Other cities tout benefits

Although Colbert’s car is the only one in Oregon equipped with the system at this time, the technology is not new. Known as automatic license plate recognition, it is manufactured and sold by several companies. The system being tested by the police is manufactured by PIPS Technology, a division of the Federal Signal Corp., which is based in Tennessee.

Although numerous European law enforcement agencies have used the camera systems since the mid-1980s, Amercian police departments only began buying them approximately five years ago.

“Demand in this country is now doubling every year,” said company spokesman Brian Shockley.

Today, he said, about 300 domestic police departments have equipped patrol cars with the company’s system. The Long Beach (Calif.) Police Department claims that since 2005, its nine mobile camera systems have assisted in nearly 200 arrests and the recovery of more than 1,000 stolen vehicles. The Cincinnati Police Department credits the cameras with finding more than 8,000 “vehicles of interest” and assisting with about 300 arrests so far this year, including that of a homicide suspect and a suspected bank robber.

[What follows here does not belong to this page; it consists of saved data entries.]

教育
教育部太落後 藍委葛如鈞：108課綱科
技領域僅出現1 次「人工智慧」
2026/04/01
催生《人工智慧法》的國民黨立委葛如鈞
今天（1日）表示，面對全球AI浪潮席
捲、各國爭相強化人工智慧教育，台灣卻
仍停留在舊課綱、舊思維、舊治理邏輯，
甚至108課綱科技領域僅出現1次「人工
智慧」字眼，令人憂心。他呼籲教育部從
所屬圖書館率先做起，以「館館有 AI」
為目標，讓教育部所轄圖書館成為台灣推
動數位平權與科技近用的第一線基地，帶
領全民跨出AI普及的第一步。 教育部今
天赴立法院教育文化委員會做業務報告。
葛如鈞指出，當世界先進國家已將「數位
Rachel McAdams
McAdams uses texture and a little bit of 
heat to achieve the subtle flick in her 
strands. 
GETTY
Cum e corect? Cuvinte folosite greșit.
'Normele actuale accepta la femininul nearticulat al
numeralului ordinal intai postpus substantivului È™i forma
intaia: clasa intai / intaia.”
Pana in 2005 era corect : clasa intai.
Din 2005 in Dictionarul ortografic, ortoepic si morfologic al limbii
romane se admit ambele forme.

The system even can generate a profit for police by spotting vehicles with overdue parking tickets. Over the past year, Long Beach police identified and towed more than 700 vehicles with nearly $350,000 in outstanding citations.

According to Colbert, the Portland police still are fine-tuning and evaluating the camera and computer system, which can photograph and store hundreds of plate numbers during a single patrol shift.

One idea being discussed is equipping one car in each of the bureau’s five precincts with the system, potentially allowing thousands of license plates to be checked and recorded throughout the city every day.

Averaging about $25,000 per system, the equipment isn’t cheap. But even $125,000 is just a small fraction of the value of all cars stolen in Portland every year.

“There were 5,068 cars stolen in town last year at a value of $23.8 million,” Colbert said. “If we can quickly recover even a fraction of them, that will save car owners and insurance companies a lot of money.”

GPS data also linked

All such license plate camera systems work the same way. They use infrared rays to illuminate the reflectorized fronts of license plates, allowing the contrasting numbers and letters to be identified and photographed. The technology even works at night and in the rain.

Despite its sophistication, the camera is hardly noticeable on the test car. It is essentially a black cylinder, roughly six inches in diameter and four inches in length. Three cameras are mounted on the roof — two facing forward and one looking sideways on the passenger side. This setup allows them to scan the license plates of all vehicles in front of the left and right sides of the car every few seconds, along with cars in parking lots next to it.

A soft ping sounds when each picture is taken. A list of nearly 15,000 stolen plates maintained by the Oregon Department of Motor Vehicles has been loaded into the computer. An alarm sounds if one of them is identified.

The cameras also are connected to a PIPS-furnished computer in the trunk of the car. It is loaded with the company’s software that records the time and Global Positioning System location of each photo.

Although Colbert believes this tracking function, potentially, is the system’s biggest benefit, it is what worries Carson the most.

“Who knows how this information will be used in the future?” Carson said. “What policies are going to be in place to protect people from being abused? Once your privacy’s been invaded, there’s little you can do about it.”